One person can insure as many cars as they like, but AFAIK can only hold one no claims bonus, and with most (all?) Irish insurers that no claims bonus can only be used on one car. So car 1 has her no claims, but car 2 will have to have a full price policy on it.

In the UK lots of companies allow you to share a no claims bonus across both policies, but I cant say I have noticed any here offering the service.

Darragh, really it is a bit of a false economy driving under someone else's policy (also illegal if you are using the car full time). You need to start working up a no-claims bonus sooner or later. Even once you are over 30 starting with 0 NCB is expensive, so you may as well bite the bullet. Even driving on a provisional lots of companies now count your time driving under your own name as starting up an NCB - named driver experience means very little. 

Priority one needs to be to get your driving test, the sooner you pass the sooner your driving expenses become less.


----------



## Eurofan (24 Jul 2006)

JohnDigital said:
			
		

> named driver experience means very little.

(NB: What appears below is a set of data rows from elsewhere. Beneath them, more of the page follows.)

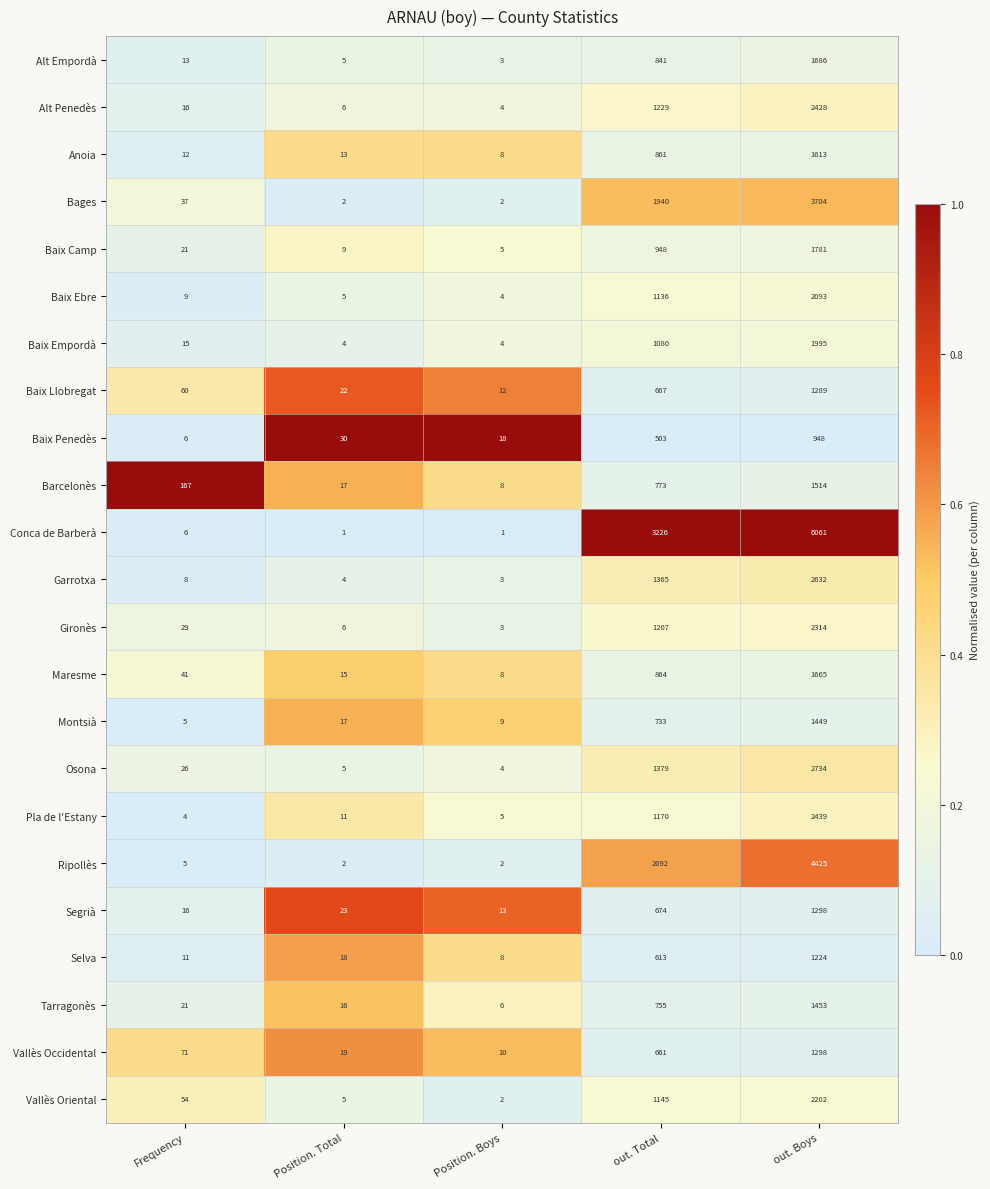

How many categories are shown in the chart?

5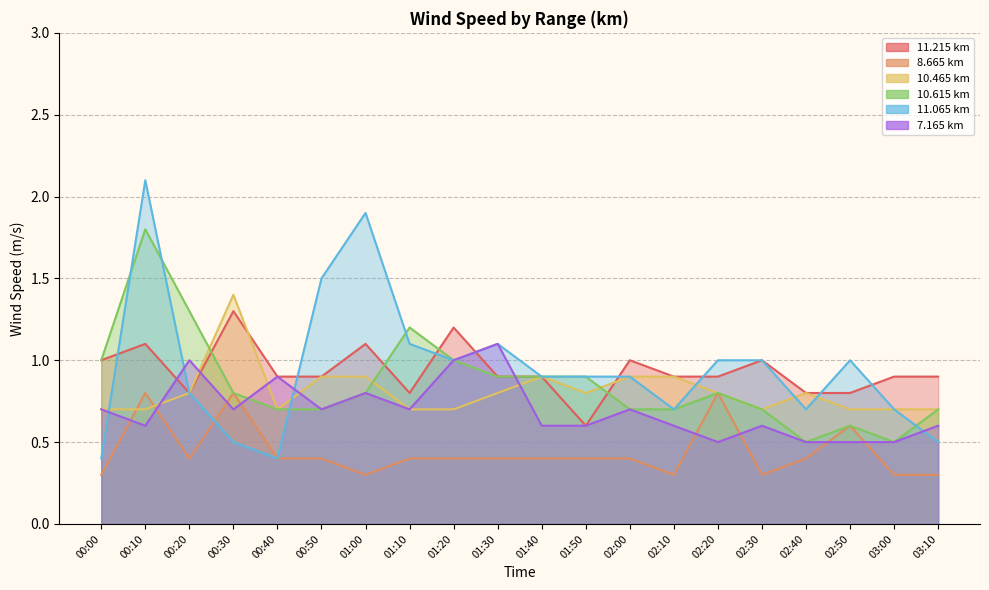

At which category is the sum across all series the highest?

00:10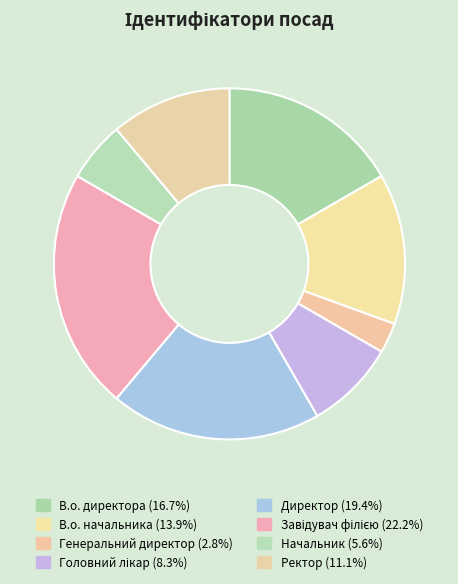

The В.о. директора slice represents 29% of the pie. True or false?

False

For info purposes there are a few insurers who'll recognise named driver experience. FBD gave me a full 5 year ncb in recognition of 5 years named driver experience, and this was some 3 years ago.


----------



## orka (24 Jul 2006)

Your girlfriend can insure herself on 2 cars but you will have to tell the insurance company who the main driver of each car is and the premium will be based on the main driver.  It is really unlikely that an insurance company will believe that she is the main driver of 2 cars - particularly with a male provisional licence holder as a named driver.  It may be difficult for the insurers to find out in advance of you taking out the policy, particularly if you're going to lie to them, but it may be worth their while investigating if you have a big claim - and you may find yourself without comprehensive cover and having to reimburse the insurer for all/part of a third party claim.


----------